Prove geologiche dai canyon marziani

Gli scienziati hanno analizzato le immagini ad alta risoluzione dell’ExoMars Trace Gas Orbiter dell’ESA, del Mars Express e del Mars Reconnaissance Orbiter della NASA per esaminare le formazioni geologiche all’interno del sistema di canyon Valles Marineris. Nello specifico, l’attenzione si è concentrata sui depositi di scarpata a Coprates Chasma, una sezione di 620 miglia del canyon più grande.

Questi depositi assomigliano molto agli antichi delta fluviali presenti sulla Terra: strutture a forma di ventaglio create dove i fiumi sfociano in corpi d’acqua più grandi. Nonostante siano parzialmente coperti da dune scolpite dal vento, la forma originaria di questi delta è ancora visibile.

Linea costiera e tempistica uniformi

La scoperta chiave è che tutti i depositi identificati sulla scarpata appaiono ad un’altitudine costante, tra 3.650 e 3.750 metri sotto il terreno circostante. Ciò suggerisce una linea costiera uniforme attraverso le pianure settentrionali e la Valles Marineris. Inoltre, l’analisi indica che queste formazioni risalgono a circa 3,37 miliardi di anni.

“Insieme, questi strumenti agiscono come una macchina del tempo geologica”, ha spiegato l’autore principale dello studio Ignatius Argadestya dell’Università di Berna, sottolineando l’importanza dell’analisi dei dati con più sonde.

Implicazioni per l’abitabilità marziana

Questa nuova prova rafforza l’idea che Marte una volta manteneva l’acqua superficiale stabile per lunghi periodi. Invece di laghi isolati, l’acqua potrebbe aver formato sistemi interconnessi che si estendono su grandi distanze, aumentando significativamente il potenziale per la vita di emergere ed evolversi.

“L’implicazione più importante è che Marte potrebbe aver mantenuto acqua superficiale stabile su scala planetaria per periodi più lunghi di quanto si pensasse in precedenza”, ha affermato Argadestya.

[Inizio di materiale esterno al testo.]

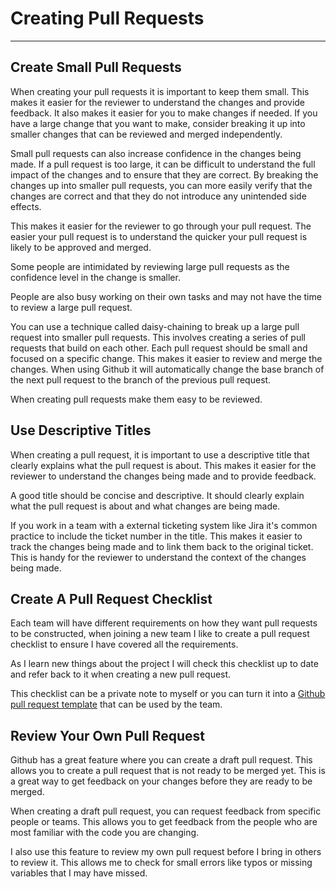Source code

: # Creating Pull Requests

---

## Create Small Pull Requests

When creating your pull requests it is important to keep them small. This makes it easier for the reviewer to understand
the changes and provide feedback. It also makes it easier for you to make changes if needed. If you have a large change
that you want to make, consider breaking it up into smaller changes that can be reviewed and merged independently.

Small pull requests can also increase confidence in the changes being made. If a pull request is too large, it can be
difficult to understand the full impact of the changes and to ensure that they are correct. By breaking the changes up
into smaller pull requests, you can more easily verify that the changes are correct and that they do not introduce any
unintended side effects.

This makes it easier for the reviewer to go through your pull request. The easier your pull request is to understand the
quicker your pull request is likely to be approved and merged.

Some people are intimidated by reviewing large pull requests as the confidence level in the change is smaller.

People are also busy working on their own tasks and may not have the time to review a large pull request.

You can use a technique called daisy-chaining to break up a large pull request into smaller pull requests. This involves
creating a series of pull requests that build on each other. Each pull request should be small and focused on a specific
change. This makes it easier to review and merge the changes. When using Github it will automatically change the base
branch of the next pull request to the branch of the previous pull request.

When creating pull requests make them easy to be reviewed.

## Use Descriptive Titles

When creating a pull request, it is important to use a descriptive title that clearly explains what the pull request is
about. This makes it easier for the reviewer to understand the changes being made and to provide feedback.

A good title should be concise and descriptive. It should clearly explain what the pull request is about and what
changes
are being made.

If you work in a team with a external ticketing system like Jira it's common practice to include the ticket number in
the
title. This makes it easier to track the changes being made and to link them back to the original ticket. This is handy
for the reviewer to understand the context of the changes being made.

## Create A Pull Request Checklist

Each team will have different requirements on how they want pull requests to be constructed, when joining a new team
I like to create a pull request checklist to ensure I have covered all the requirements.

As I learn new things about the project I will check this checklist up to date and refer back to it when creating a new
pull request.

This checklist can be a private note to myself or you can turn it into
a [Github pull request template](https://paulund.co.uk/github-pr-template) that can be used by the team.

## Review Your Own Pull Request
Github has a great feature where you can create a draft pull request. This allows you to create a pull request that is
not ready to be merged yet. This is a great way to get feedback on your changes before they are ready to be merged.

When creating a draft pull request, you can request feedback from specific people or teams. This allows you to get
feedback from the people who are most familiar with the code you are changing.

I also use this feature to review my own pull request before I bring in others to review it. This allows me to check for
small errors like typos or missing variables that I may have missed.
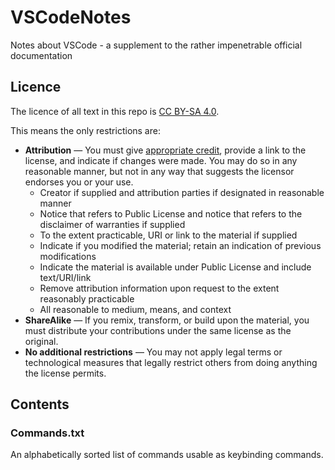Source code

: # VSCodeNotes
Notes about VSCode - a supplement to the rather impenetrable official documentation

## Licence

The licence of all text in this repo is [CC BY-SA 4.0](https://creativecommons.org/licenses/by-sa/4.0/).

This means the only restrictions are:
* **Attribution** — You must give [appropriate credit](https://wiki.creativecommons.org/wiki/License_Versions#Detailed_attribution_comparison_chart), provide a link to the license, and indicate if changes were made. You may do so in any reasonable manner, but not in any way that suggests the licensor endorses you or your use.
	* Creator if supplied and attribution parties if designated in reasonable manner
	* Notice that refers to Public License and notice that refers to the disclaimer of warranties if supplied
	* To the extent practicable, URI or link to the material if supplied
	* Indicate if you modified the material; retain an indication of previous modifications
	* Indicate the material is available under Public License and include text/URI/link
	* Remove attribution information upon request to the extent reasonably practicable
	* All reasonable to medium, means, and context
* **ShareAlike** — If you remix, transform, or build upon the material, you must distribute your contributions under the same license as the original.
* **No additional restrictions** — You may not apply legal terms or technological measures that legally restrict others from doing anything the license permits.

## Contents

### Commands.txt

An alphabetically sorted list of commands usable as keybinding commands.
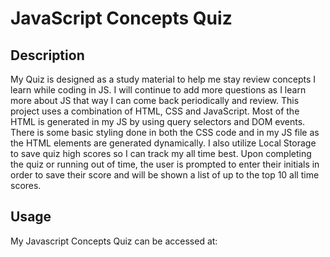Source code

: # JavaScript Concepts Quiz

## Description

My Quiz is designed as a study material to help me stay review concepts I learn while coding in JS. I will continue to add more questions as I learn more about JS that way I can come back periodically and review. This project uses a combination of HTML, CSS and JavaScript. Most of the HTML is generated in my JS by using query selectors and DOM events. There is some basic styling done in both the CSS code and in my JS file as the HTML elements are generated dynamically. I also utilize Local Storage to save quiz high scores so I can track my all time best. Upon completing the quiz or running out of time, the user is prompted to enter their initials in order to save their score and will be shown a list of up to the top 10 all time scores.

## Usage

My Javascript Concepts Quiz can be accessed at:
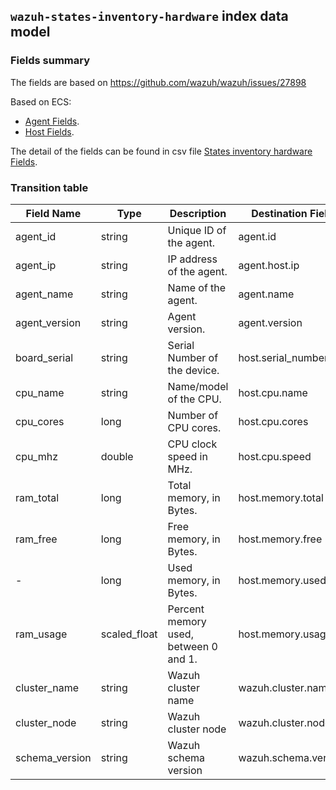 ## `wazuh-states-inventory-hardware` index data model

### Fields summary

The fields are based on https://github.com/wazuh/wazuh/issues/27898

Based on ECS:

- [Agent Fields](https://www.elastic.co/guide/en/ecs/current/ecs-agent.html).
- [Host Fields](https://www.elastic.co/guide/en/ecs/current/ecs-host.html).

The detail of the fields can be found in csv file [States inventory hardware Fields](fields.csv).

### Transition table

| Field Name     | Type         | Description                           | Destination Field    | Custom |
| -------------- | ------------ | ------------------------------------- | -------------------- | ------ |
| agent_id       | string       | Unique ID of the agent.               | agent.id             | FALSE  |
| agent_ip       | string       | IP address of the agent.              | agent.host.ip        | TRUE   |
| agent_name     | string       | Name of the agent.                    | agent.name           | FALSE  |
| agent_version  | string       | Agent version.                        | agent.version        | FALSE  |
| board_serial   | string       | Serial Number of the device.          | host.serial_number   | TRUE   |
| cpu_name       | string       | Name/model of the CPU.                | host.cpu.name        | TRUE   |
| cpu_cores      | long         | Number of CPU cores.                  | host.cpu.cores       | TRUE   |
| cpu_mhz        | double       | CPU clock speed in MHz.               | host.cpu.speed       | TRUE   |
| ram_total      | long         | Total memory, in Bytes.               | host.memory.total    | TRUE   |
| ram_free       | long         | Free memory, in Bytes.                | host.memory.free     | TRUE   |
| -              | long         | Used memory, in Bytes.                | host.memory.used     | TRUE   |
| ram_usage      | scaled_float | Percent memory used, between 0 and 1. | host.memory.usage    | TRUE   |
| cluster_name   | string       | Wazuh cluster name                    | wazuh.cluster.name   | TRUE   |
| cluster_node   | string       | Wazuh cluster node                    | wazuh.cluster.node   | TRUE   |
| schema_version | string       | Wazuh schema version                  | wazuh.schema.version | TRUE   |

Studi precedenti avevano speculato sugli antichi oceani marziani, ma questa ricerca fornisce una nuova linea di prove geologiche per affinare la nostra comprensione di dove avrebbe potuto essere la linea costiera e quanto in alto l’acqua una volta raggiungeva.

Ricerca futura

Il team intende analizzare la composizione degli antichi suoli marziani per comprendere meglio l’entità dell’erosione idrica sul pianeta. Ciò aiuterà ad affinare la nostra comprensione del passato del Pianeta Rosso e potenzialmente a scoprire ulteriori indizi sulla sua abitabilità.

La scoperta di un potenziale oceano antico su Marte è un passo fondamentale verso la comprensione del passato del pianeta e la valutazione del suo potenziale per la vita passata. Questi risultati sottolineano la natura dinamica dell’evoluzione planetaria e l’importanza dell’esplorazione continua.